Throughout the records below, find each line holding "bold" and copy it.

(Extracted material)

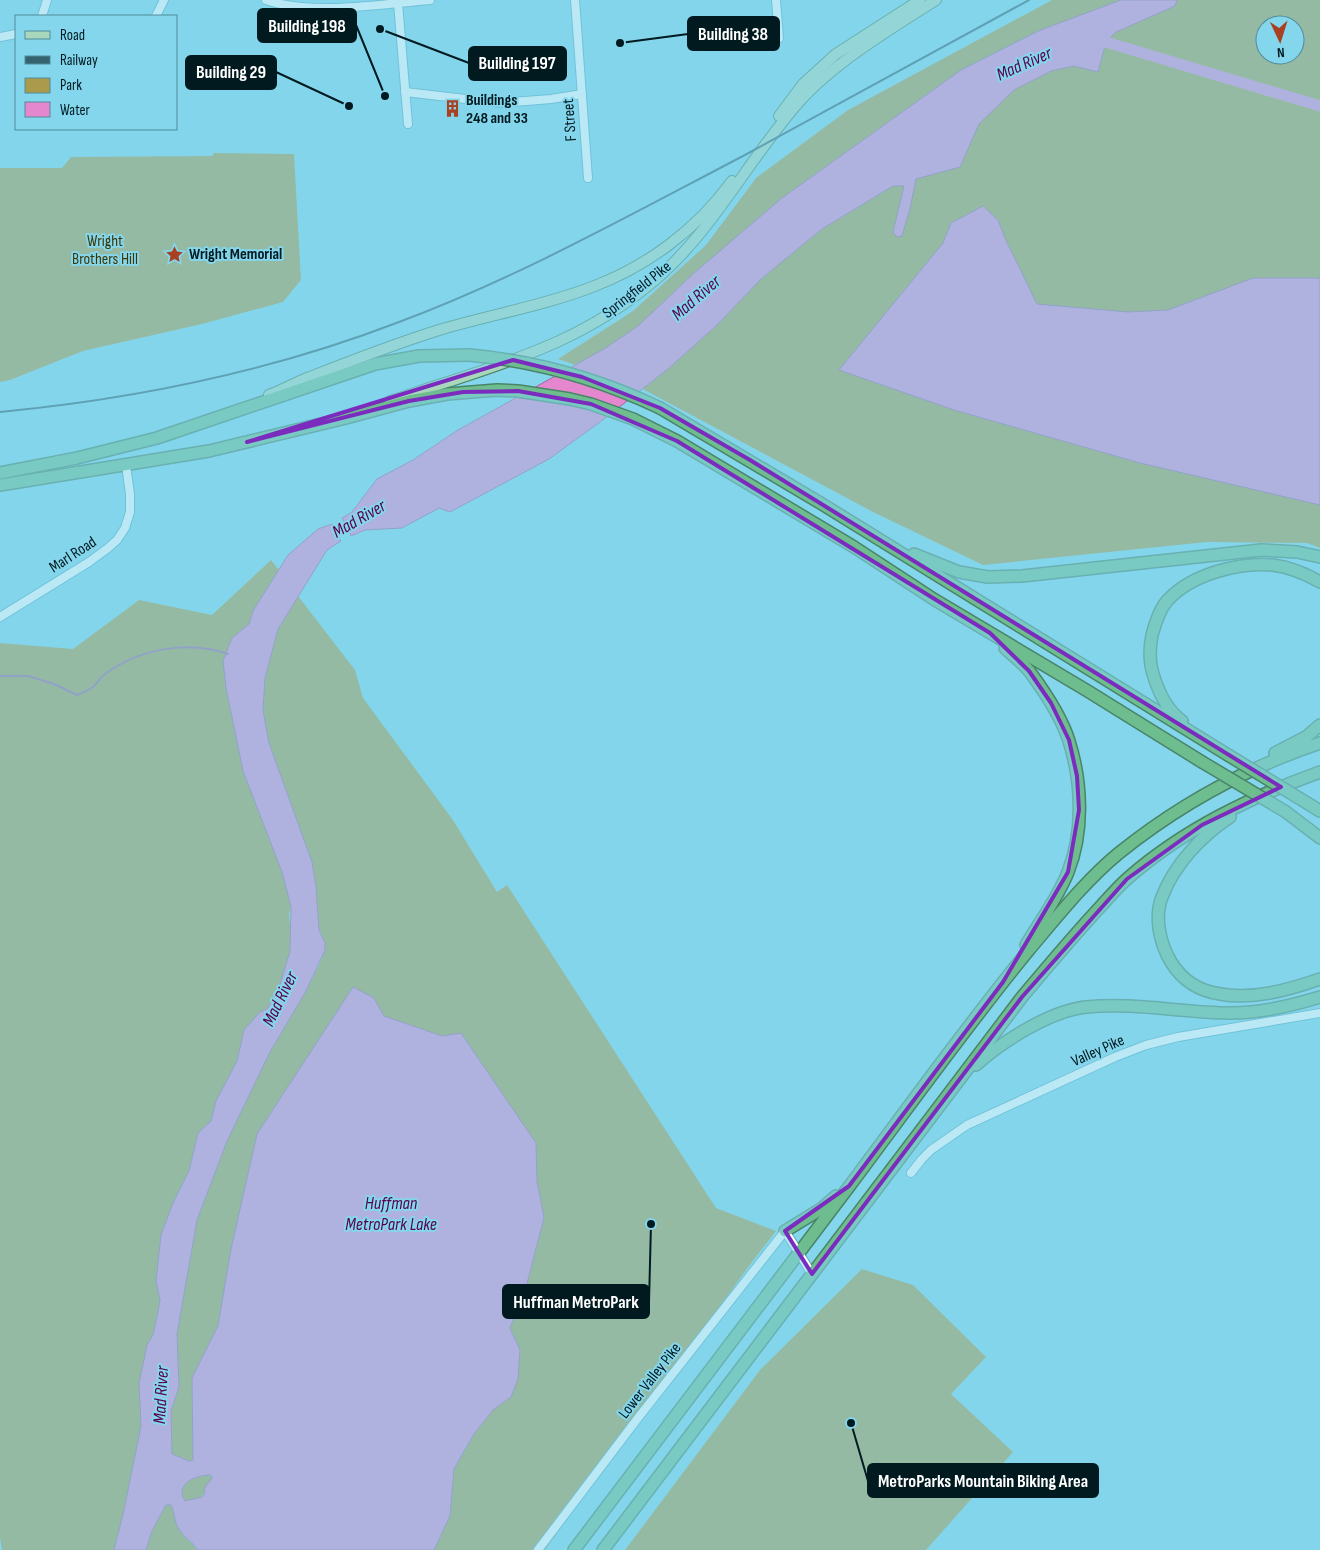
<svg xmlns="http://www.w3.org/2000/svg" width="1320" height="1550" font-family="'Sofia Sans Condensed',sans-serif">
  <rect width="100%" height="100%" fill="#84d6ec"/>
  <g fill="#ac9a4c" fill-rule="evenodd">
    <path d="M1052 0H1320V548L1307 543 1207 542 983 565 873 512 637 386 558 359 633 311 706 245 756 178 848 110ZM1265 25H1295V55H1265Z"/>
    <polygon points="214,153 294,154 301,280 283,302 202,324 83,351 10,380 0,382 0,168 62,168 71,157 210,156 212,156"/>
    <polygon points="271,560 279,570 253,611 249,624 232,638 226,688 243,771 282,872 287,891 291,907 289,914 291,935 290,951 278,991 267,1009 260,1012 244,1030 237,1061 213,1111 211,1121 198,1133 189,1171 173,1203 161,1235 156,1281 160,1300 153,1335 147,1345 141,1426 124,1510 114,1550 2,1550 0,1538 0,643 73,649 139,600 212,615"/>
    <polygon points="298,596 355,670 363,698 453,820 497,892 507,885 716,1208 776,1231 749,1266 545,1550 434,1550 450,1516 454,1469 474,1434 493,1410 511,1397 520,1350 510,1328 524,1295 544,1218 537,1181 536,1143 442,1036 383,1016 374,998 257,1134 231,1249 218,1326 192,1378 193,1460 189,1461 172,1454 171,1411 179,1387 177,1334 197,1220 227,1141 270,1052 306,991 320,963 325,950 322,935 319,930 316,887 312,862 269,743 263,710 265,678 278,629"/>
    <polygon points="862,1269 913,1285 986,1357 951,1394 1013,1452 926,1550 625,1550 760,1370"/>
    <path d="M209 1475 212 1478C203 1492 206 1500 185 1501 179 1492 184 1483 193 1477 197 1475 205 1475 209 1475Z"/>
    <path d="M166 1505H172C176 1515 173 1521 181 1532 185 1538 194 1544 197 1550H146L152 1531Z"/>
  </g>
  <g fill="#e587ce" stroke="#a1669a" fill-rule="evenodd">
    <polygon points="1121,0 1177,0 1175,6 1116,32 1106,42 1098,72 1074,66 1051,71 1014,90 979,124 960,167 916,179 910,209 902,236 897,237 893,232 904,186 893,186 822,229 761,279 717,325 668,369 600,422 549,459 450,512 439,508 402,528 365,530 351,536 349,531 355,526 347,529 345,525 352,520 344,522 342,518 352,512 377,479 413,460 458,430 604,349 638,326 694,273 782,198 961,70 1038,31"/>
    <polygon points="983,206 998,220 1005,238 1037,304 1128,312 1168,310 1253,278 1320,278 1320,505 1140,463 954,410 839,370 943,243 951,223"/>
    <path d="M332 524 334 528 328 533 335 531 337 535 331 539 338 537 341 541 327 550 278 629 265 678 263 710 269 743 312 862 316 887 319 930 325 943V950L306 991 270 1052 227 1141 197 1220 177 1334 179 1387 171 1411 172 1454 189 1461 193 1460 192 1378 218 1326 231 1249 257 1134 353 987 374 998 384 1016 442 1036 461 1033 536 1143 537 1181 544 1218 524 1295 510 1328 520 1350 518 1379 511 1397 493 1410 474 1434 454 1469 450 1516 434 1550H197C194 1543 185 1538 181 1532 172 1521 176 1514 171 1505H166L152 1531 146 1550H114L124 1510 141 1426 139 1383 147 1345 153 1335 158 1312 160 1300 156 1281 161 1235 173 1203 189 1171 198 1133 211 1121 216 1101 237 1061 244 1030 260 1012 267 1009 278 991 290 951 291 907 287 891 282 872 243 771 226 688 223 661 232 638 249 624 253 611 288 555 318 529ZM211 1475 212 1478 204 1489 205 1493 202 1497 185 1501C174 1483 197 1475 211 1475Z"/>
  </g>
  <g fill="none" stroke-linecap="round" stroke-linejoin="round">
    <path stroke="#a1669a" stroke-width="2" d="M0 676H28L54 684 77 695C83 692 90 690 94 686 98 682 101 677 105 674 139 649 187 640 228 654"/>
    <g stroke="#e587ce" stroke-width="11">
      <polyline points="1093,43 1106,42 1320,106"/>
      <polyline points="322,540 358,520"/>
    </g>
    <defs>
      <g id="minor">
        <path d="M266 0C313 16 381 4 430 0"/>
        <polyline points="575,0 588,178"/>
        <polyline points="776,0 779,38"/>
        <polyline points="398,3 408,124"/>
        <polyline points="42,16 47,0"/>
        <polyline points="156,16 164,0"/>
        <polyline points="0,37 16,34"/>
        <polyline points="405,92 500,103 551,99 582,94"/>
        <polyline points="0,617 89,562 108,548 117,540 125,528 130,512 130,494 126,465"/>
        <polyline points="911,1173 922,1159 931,1150 967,1125 1115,1057 1146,1045 1178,1037 1320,1013"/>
        <polyline points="538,1550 638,1418 785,1231 812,1274"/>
      </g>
      <g id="major">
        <polyline points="779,116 803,84 836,54 920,0"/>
        <path d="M269 395C283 390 296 382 310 377 353 360 395 344 439 330 489 315 543 306 592 287 648 266 697 229 732 181"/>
        <path d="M390 401C410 395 430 387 451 381 528 356 592 334 655 280 714 230 749 158 800 101 835 62 892 28 936 0"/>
      </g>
      <g id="highway">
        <polyline points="660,408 822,504 1228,755"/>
        <polyline points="0,473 77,458 157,438 375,364 419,356 469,355"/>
        <polyline points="0,485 209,451 346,418 409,401 447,394 497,390 518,391 570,399 591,404 633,419 677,441 854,547 935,600 1086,690 1202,762"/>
        <polyline points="914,554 959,572 988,577 1022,576 1261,550 1297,552 1320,557"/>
        <path d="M1005 648C1013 656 1023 663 1030 672 1044 691 1062 718 1069 741 1082 782 1084 832 1068 872 1058 898 1040 921 1026 945"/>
        <path d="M1182 721C1168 711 1159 693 1154 677 1149 663 1149 650 1152 635 1155 624 1159 610 1167 601 1191 574 1239 562 1273 565 1289 567 1306 574 1320 582"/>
        <polyline points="1275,753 1306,737 1320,725"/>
        <polyline points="1307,803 1320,811"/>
        <polyline points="1286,812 1320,838"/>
        <path d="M1230 817C1202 835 1174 865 1162 897 1154 917 1160 944 1171 962 1182 980 1199 991 1220 994 1253 1000 1288 990 1320 979"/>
        <path d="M976 1065C1003 1041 1050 1011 1086 1007 1134 1002 1183 1013 1231 1013 1261 1013 1291 1006 1320 997"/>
        <polyline points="785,1231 821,1209 836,1196"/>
        <path d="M574 1550C666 1430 757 1309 848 1188 908 1108 965 1028 1028 951 1057 917 1085 881 1119 853 1180 804 1246 768 1320 743"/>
        <path d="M603 1550 1022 997C1048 966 1074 935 1102 905 1110 896 1119 886 1128 878 1184 829 1251 797 1320 772"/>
      </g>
    </defs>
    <use href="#minor" stroke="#58abc0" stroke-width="10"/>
    <use href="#major" stroke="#488468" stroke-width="12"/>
    <use href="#highway" stroke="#488468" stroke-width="14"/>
    <use href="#minor" stroke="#fff" stroke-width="8"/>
    <use href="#major" stroke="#a8d7bc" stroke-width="10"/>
    <use href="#highway" stroke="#6ebd8f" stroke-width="11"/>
    <path stroke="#34636f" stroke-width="2" d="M0 412C136 399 272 371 399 322 519 277 630 215 743 156 838 105 933 52 1029 0"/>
    <defs>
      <g id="highway-bridge">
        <path d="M469 355C537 361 599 379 660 408"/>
        <polyline points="1228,755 1307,803"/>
        <polyline points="1202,762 1286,812"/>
      </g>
    </defs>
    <use href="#highway-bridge" stroke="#488468" stroke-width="14" stroke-linecap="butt"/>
    <use href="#highway-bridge" stroke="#6ebd8f" stroke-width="11"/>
  </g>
  <path d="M0 0H1320V1550H0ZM513 360 582 377 660 408 750 460 1281 787 1202 825 1127 879 1022 997 812 1274 785 1231 849 1186 1003 982 1068 872 1079 810 1077 776 1069 740 1051 703 1029 671 990 633 677 441 591 404 518 391 463 392 409 401 247 442Z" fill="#84d6ec" fill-opacity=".55" fill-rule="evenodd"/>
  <path fill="none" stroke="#7b2cbf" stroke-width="4" stroke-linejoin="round" d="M513 360 582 377 660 408 750 460 1281 787 1202 825 1127 879 1022 997 812 1274 785 1231 849 1186 1003 982 1068 872 1079 810 1077 776 1069 740 1051 703 1029 671 990 633 677 441 591 404 518 391 463 392 409 401 247 442Z"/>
  <defs>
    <symbol id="building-bare" viewBox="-9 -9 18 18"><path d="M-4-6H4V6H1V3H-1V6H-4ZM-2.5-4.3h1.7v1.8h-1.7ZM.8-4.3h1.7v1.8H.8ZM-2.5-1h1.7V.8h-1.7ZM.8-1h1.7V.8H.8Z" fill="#a84021" stroke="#84d6ec" stroke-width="2.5" paint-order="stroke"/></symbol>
    <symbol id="sight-bare" viewBox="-9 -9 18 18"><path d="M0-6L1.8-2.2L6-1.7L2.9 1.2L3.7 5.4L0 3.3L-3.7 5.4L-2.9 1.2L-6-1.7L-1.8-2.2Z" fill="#a84021" stroke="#84d6ec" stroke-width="2.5" paint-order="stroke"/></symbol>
  </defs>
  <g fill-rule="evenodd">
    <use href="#building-bare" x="440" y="96" width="25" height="25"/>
    <use href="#sight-bare" x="162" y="242" width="25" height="25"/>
  </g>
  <g text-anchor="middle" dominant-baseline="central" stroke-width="4" stroke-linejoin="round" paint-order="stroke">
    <g font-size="16" font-weight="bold" fill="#011a20" stroke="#84d6ec" text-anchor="start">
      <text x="466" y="100">Buildings<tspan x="466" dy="18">248 and 33</tspan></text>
      <text x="189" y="254">Wright Memorial</text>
    </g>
    <g font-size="16" fill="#011a20" stroke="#84d6ec">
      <text transform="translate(570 120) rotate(-94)">F Street</text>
      <text transform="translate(637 290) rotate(-38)">Springfield Pike</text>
      <text transform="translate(73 555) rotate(-33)">Marl Road</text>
      <text transform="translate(1098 1051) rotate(-24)">Valley Pike</text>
      <text transform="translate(650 1381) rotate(-52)">Lower Valley Pike</text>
    </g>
    <g font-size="16" fill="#3f3500" stroke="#84d6ec">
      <text x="105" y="241">Wright<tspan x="105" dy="18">Brothers Hill</tspan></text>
    </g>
    <g font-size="18" font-style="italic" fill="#59014b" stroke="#84d6ec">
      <text transform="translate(1024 64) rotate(-24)">Mad River</text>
      <text transform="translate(696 298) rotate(-41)">Mad River</text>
      <text transform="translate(359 519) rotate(-30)">Mad River</text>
      <text transform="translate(280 999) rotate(-64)">Mad River</text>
      <text x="391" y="1203">Huffman<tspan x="391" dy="21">MetroPark Lake</tspan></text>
      <text transform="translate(161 1395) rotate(-87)">Mad River</text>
    </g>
  </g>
  <path fill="none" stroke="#011a20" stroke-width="2" d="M385 96L356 25M620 43L688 34M380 29L469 63M349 106L276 72M651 1224L649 1302M851 1423L868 1481"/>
  <g fill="#011a20" stroke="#84d6ec" stroke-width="2">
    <circle cx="385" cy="96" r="5"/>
    <circle cx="620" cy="43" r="5"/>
    <circle cx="380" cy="29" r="5"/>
    <circle cx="349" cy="106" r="5"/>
    <circle cx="651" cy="1224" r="5"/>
    <circle cx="851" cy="1423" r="5"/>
  </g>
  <g fill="#011a20" stroke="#011a20" stroke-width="2">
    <rect x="258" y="9" width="98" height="33" rx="5"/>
    <rect x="688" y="17" width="91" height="33" rx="5"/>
    <rect x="469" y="47" width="97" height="33" rx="5"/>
    <rect x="186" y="56" width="90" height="33" rx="5"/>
    <rect x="503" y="1285" width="146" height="33" rx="5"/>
    <rect x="868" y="1464" width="230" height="33" rx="5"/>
  </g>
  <g font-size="18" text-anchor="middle" font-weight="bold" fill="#fff">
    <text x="307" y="32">Building 198</text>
    <text x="733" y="40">Building 38</text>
    <text x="517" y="69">Building 197</text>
    <text x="231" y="78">Building 29</text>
    <text x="576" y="1308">Huffman MetroPark</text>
    <text x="983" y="1487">MetroParks Mountain Biking Area</text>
  </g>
  <rect x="15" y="15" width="162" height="115" fill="#84d6ec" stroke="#508b9a"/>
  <rect x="25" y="31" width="25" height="8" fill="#a8d7bc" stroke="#508b9a"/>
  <text x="60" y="40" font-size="15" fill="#011a20">Road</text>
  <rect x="25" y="56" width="25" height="8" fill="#34636f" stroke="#508b9a"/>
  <text x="60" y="65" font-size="15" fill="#011a20">Railway</text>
  <rect x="25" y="78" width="25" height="15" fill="#ac9a4c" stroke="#508b9a"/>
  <text x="60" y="90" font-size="15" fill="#011a20">Park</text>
  <rect x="25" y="102" width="25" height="15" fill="#e587ce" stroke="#508b9a"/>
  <text x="60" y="115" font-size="15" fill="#011a20">Water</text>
  <g transform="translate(1280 40) rotate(176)"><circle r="24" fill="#84d6ec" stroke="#508b9a"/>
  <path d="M0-4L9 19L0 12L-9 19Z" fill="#a84021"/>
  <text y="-8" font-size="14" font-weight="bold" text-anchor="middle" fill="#011a20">N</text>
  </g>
</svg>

(End Extracted material)

▶ Answer
    <g font-size="16" font-weight="bold" fill="#011a20" stroke="#84d6ec" text-anchor="start">
  <g font-size="18" text-anchor="middle" font-weight="bold" fill="#fff">
  <text y="-8" font-size="14" font-weight="bold" text-anchor="middle" fill="#011a20">N</text>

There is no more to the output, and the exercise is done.